On Thu, 9 Dec 2021 at 06:49, Christopher Barker <pythonchb@gmail.com> wrote:
(I started writing this this morning, and there’s been quite a bit more discussion since, but I don’t think it’s completely too late)
Your email client is doing "white on white" again. You should try to get that fixed :-( I agree, without an actual proposal for how deferred expressions work, it's impossible to be specific about what might be affected. And holding one proposal hostage to something that might never happen isn't reasonable. So I'm happy to class a lot of the discussion about deferred expressions as off-topic. My point was more specific, though - that whenever deferred expressions have been discussed in the past (and they do come up every so often) it's fairly clear that one case they would be expected to handle would be calculating function defaults at call time (at least, that's my impression). So if they ever do get implemented, they would render this PEP obsolete. I'm not aware of any case where we've added a language feature knowing that people were interested in something strictly more general. Indeed, switch statements were rejected for years because they "weren't general enough", without any specific more general feature being on the table. So my objection is that I don't see why this particular PEP warrants an exception to that precedent, and why in this specific case, "never is often better than *right* now" doesn't apply. What's changed to make late bound defaults worth fixing right now?
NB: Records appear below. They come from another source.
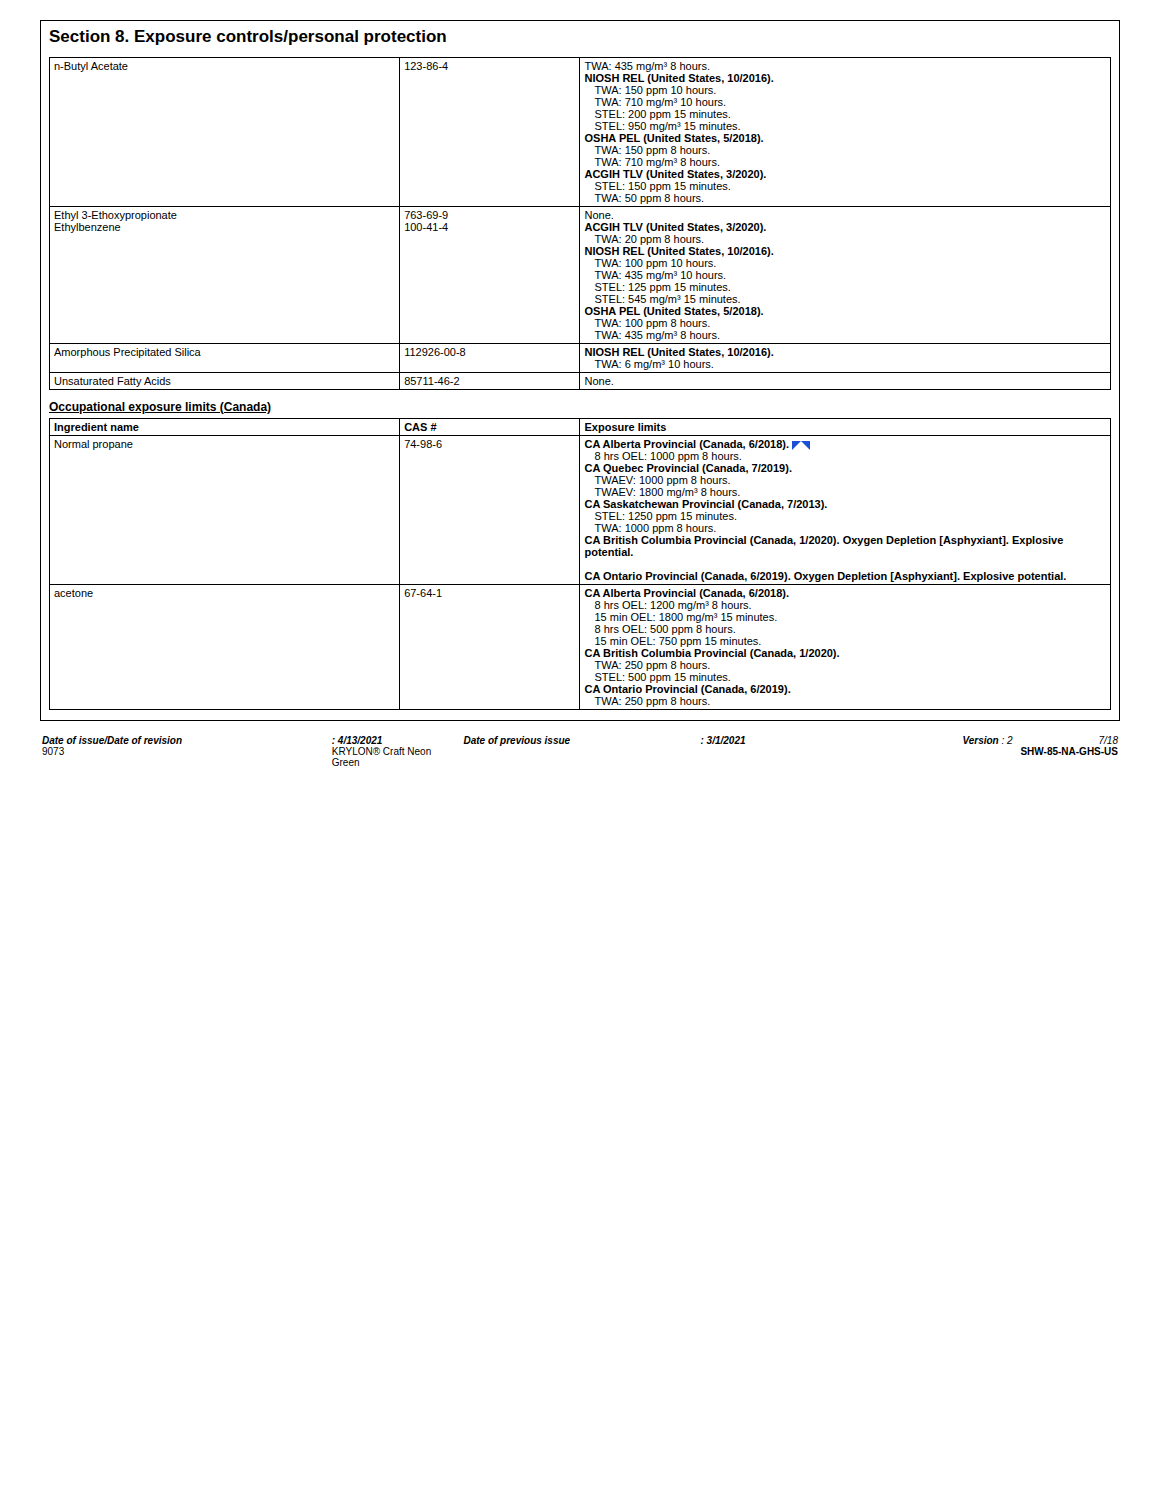Section 8. Exposure controls/personal protection
| n-Butyl Acetate | 123-86-4 | TWA: 435 mg/m³ 8 hours. NIOSH REL (United States, 10/2016). TWA: 150 ppm 10 hours. TWA: 710 mg/m³ 10 hours. STEL: 200 ppm 15 minutes. STEL: 950 mg/m³ 15 minutes. OSHA PEL (United States, 5/2018). TWA: 150 ppm 8 hours. TWA: 710 mg/m³ 8 hours. ACGIH TLV (United States, 3/2020). STEL: 150 ppm 15 minutes. TWA: 50 ppm 8 hours. |
| Ethyl 3-Ethoxypropionate Ethylbenzene | 763-69-9 100-41-4 | None. ACGIH TLV (United States, 3/2020). TWA: 20 ppm 8 hours. NIOSH REL (United States, 10/2016). TWA: 100 ppm 10 hours. TWA: 435 mg/m³ 10 hours. STEL: 125 ppm 15 minutes. STEL: 545 mg/m³ 15 minutes. OSHA PEL (United States, 5/2018). TWA: 100 ppm 8 hours. TWA: 435 mg/m³ 8 hours. |
| Amorphous Precipitated Silica | 112926-00-8 | NIOSH REL (United States, 10/2016). TWA: 6 mg/m³ 10 hours. |
| Unsaturated Fatty Acids | 85711-46-2 | None. |
Occupational exposure limits (Canada)
| Ingredient name | CAS # | Exposure limits |
| --- | --- | --- |
| Normal propane | 74-98-6 | CA Alberta Provincial (Canada, 6/2018). 8 hrs OEL: 1000 ppm 8 hours. CA Quebec Provincial (Canada, 7/2019). TWAEV: 1000 ppm 8 hours. TWAEV: 1800 mg/m³ 8 hours. CA Saskatchewan Provincial (Canada, 7/2013). STEL: 1250 ppm 15 minutes. TWA: 1000 ppm 8 hours. CA British Columbia Provincial (Canada, 1/2020). Oxygen Depletion [Asphyxiant]. Explosive potential. CA Ontario Provincial (Canada, 6/2019). Oxygen Depletion [Asphyxiant]. Explosive potential. |
| acetone | 67-64-1 | CA Alberta Provincial (Canada, 6/2018). 8 hrs OEL: 1200 mg/m³ 8 hours. 15 min OEL: 1800 mg/m³ 15 minutes. 8 hrs OEL: 500 ppm 8 hours. 15 min OEL: 750 ppm 15 minutes. CA British Columbia Provincial (Canada, 1/2020). TWA: 250 ppm 8 hours. STEL: 500 ppm 15 minutes. CA Ontario Provincial (Canada, 6/2019). TWA: 250 ppm 8 hours. |
| Date of issue/Date of revision | : 4/13/2021 | Date of previous issue | : 3/1/2021 | Version : 2 | 7/18 |
| 9073 | KRYLON® Craft Neon Green | SHW-85-NA-GHS-US |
That's *not* a rhetorical question - I'm happy if someone can tell me, if now is the right time to do this, then what's different about getting this in 3.11, as opposed to 3.8, or 3.14? And I'm fine with an imprecise answer here - assignment expressions got in mostly because "they've been asked about for years, we have the momentum right now, and Guido wants to do it". If the argument here is similarly imprecise, that's fine - a precise argument would be *stronger*, but a lot of the concerns being raised are imprecise, I'm not expecting to hold the responses to a standard the concerns don't achieve. But I would like a response. Paul PS While I'm posting, a *huge* thanks to Rob Cliffe for preparing and posting that summary of the concerns. That was extremely helpful.